«Lorsqu’une influence se fait sentir avec trop de force,
on essaie d’ouvrir une fenêtre.»
– Michel Foucault, Dits et écrits II, Quarto Gallimard, p. 1599.

«Que vaudrait l’acharnement du savoir s’il ne devait assurer
que l’acquisition de connaissances, et non pas, d’une certaine façon
et autant que faire se peut, l’égarement de celui qui connaît ?»
– Michel Foucault, Histoire de la sexualité II, tel Gallimard, p. 15.
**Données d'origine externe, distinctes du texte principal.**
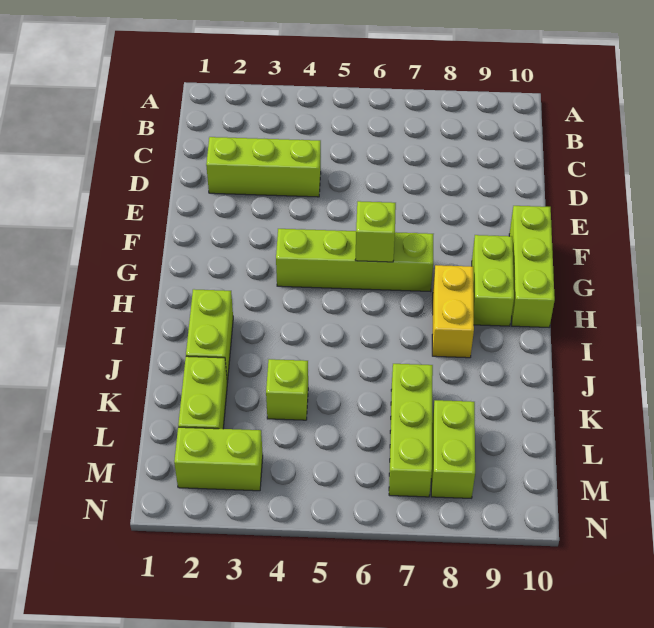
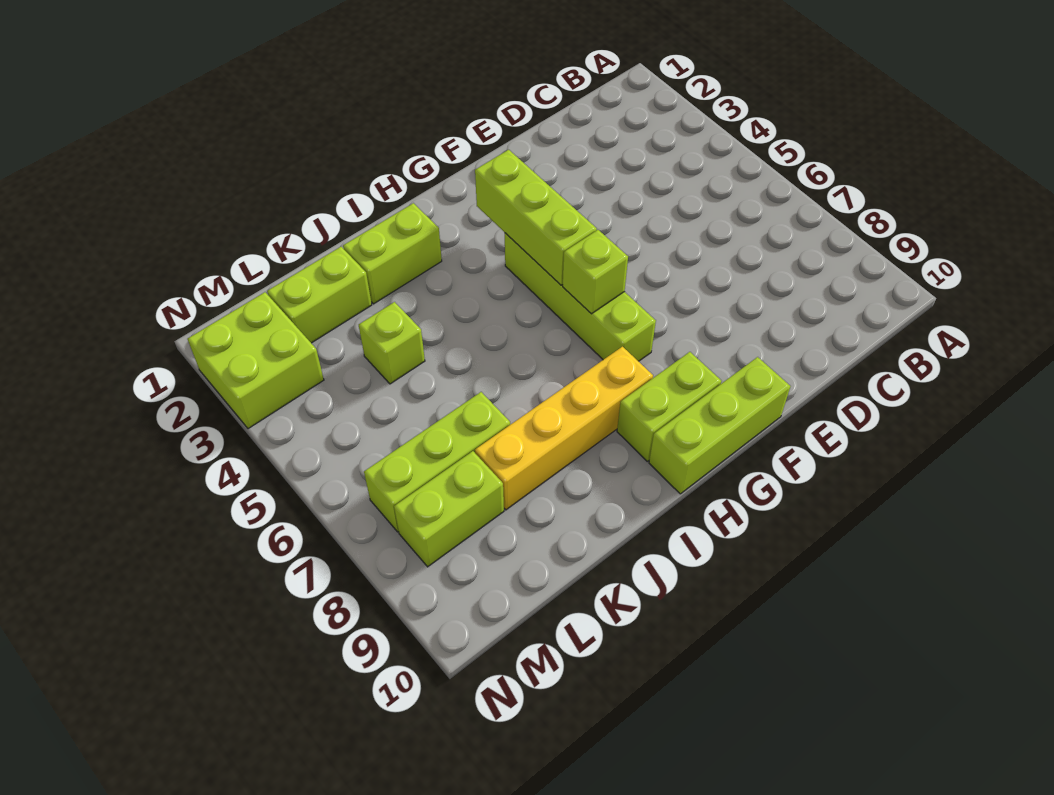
lime 1x3 brick [206,137,321,197] -> lime 1x3 brick moved to [475,150,597,285]
yellow 1x2 brick [432,265,474,358] -> yellow 1x4 brick [475,346,653,510]
lime 1x2 brick [174,427,263,491] -> lime 2x2 brick [188,292,324,429]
Première lecture l’été passé.  Relecture de quelques passages récemment.  Une impression demeure : le livre que l’historien Paul Veyne consacre à son ami Michel Foucault apporte une perspective singulière, qui dépasse la biographie comme la simple présentation de ses idées, en exemplifiant une manière d’incarner un scepticisme philosophique.

 

Le point de départ de Paul Veyne dans «Foucault.  Sa pensée, sa personne» (éd. Albin Michel, 2008), c’est que toutes les tentatives de ramener Foucault à une forme de relativisme seraient injustes.  Selon Paul Veyne, qui à ce sujet prend appuie sur les témoignages de Jean-Marie Schaeffer (à qui il attribue «la clé philosophique»), Foucault ne serait ni relativiste, ni nihiliste, ni subjectiviste, ni même structuraliste, mais plutôt un penseur sceptique, au sens philosophique du terme – dans une lignée faite de Carnéade, Montaigne, Hume…  Et à cet égard, tel que cela a déjà été fort bien exposé (voir notamment à partir du 5e paragraphe), on peut dire que malgré certains aspects de l’ouvrage qui laissent sur notre faim, c’est là l’apport singulièrement intéressant de ce livre : exemplifier un scepticisme philosophique, autant dans ses ramifications dans le travail intellectuel que dans la vie privée et publique – et, ce faisant, montrer que le scepticisme philosophique ne débouche pas nécessairement sur des impossibilités, ni sur l’inaction.


__
p.-s. si scepticisme philosophique il y a chez Foucault, on saisit mieux pourquoi il considérait que ses travaux (sur les prisons, les cliniques, le biopouvoir, etc.) ne devaient jamais servir à justifier un engagement politique ou social, ni dans un sens ni dans l’autre, même s’ils pouvaient éclairer – tout comme un cours peut éclairer, sans dire «quoi penser» (un exemple parmi d’autres : «Je ne vous dirai pas : voici le combat que nous devons mener, car je ne vois pas sur quel fondement je pourrais le dire, sauf peut-être sur critère esthétique […]  En revanche, je vais vous décrire un certain discours actuel du pouvoir, comme si je déployais devant vous une carte stratégique.  Si vous voulez vous battre, et selon le combat que vous choisirez, vous y verrez où sont les points de résistance, où sont les passages possibles.» – Foucault, au début d’un cours, cité par Paul Veyne, page 179).  Un aspect, parmi d’autres, qui mérite d’être relevé et éclairé, en particulier en le mettant en parallèle avec les nombreux engagements spécifiques de Foucault, tout en exemplifiant pourquoi le scepticisme philosophique ne conduit pas nécessairement à une apathie ou un désengagement – et c’est précisément ces mises en parallèle que Paul Veyne s’efforce de restituer, non pas de manière purement théorique, mais en examinant leurs articulations concrètes au travers de la profondeur d’une vie.

p.-s. 2 : notons au passage que cet ouvrage consacré à Foucault contient aussi l’aveu de certains retournements importants de Paul Veyne lui-même, quant à ses anciennes positions, dont un mea culpa sur son ouvrage consacré aux mythes dans l’Antiquité grecque (Paul Veyne, Les Grecs ont-ils cru à leurs mythes?, Seuil, 1983) – Paul Veyne convenant sans ambages qu’il «partage maintenant sur ce livre l’opinion de Bernard Williams […] qui parle d’«un relativisme extravagant à l’égard de la vérité ou pire» […]», mentionnant qu’il n’aurait pas fait cette erreur s’il avait mieux compris les apports de la philosophie, dont les travaux de Wittgenstein et Foucault (voir p. 101-102).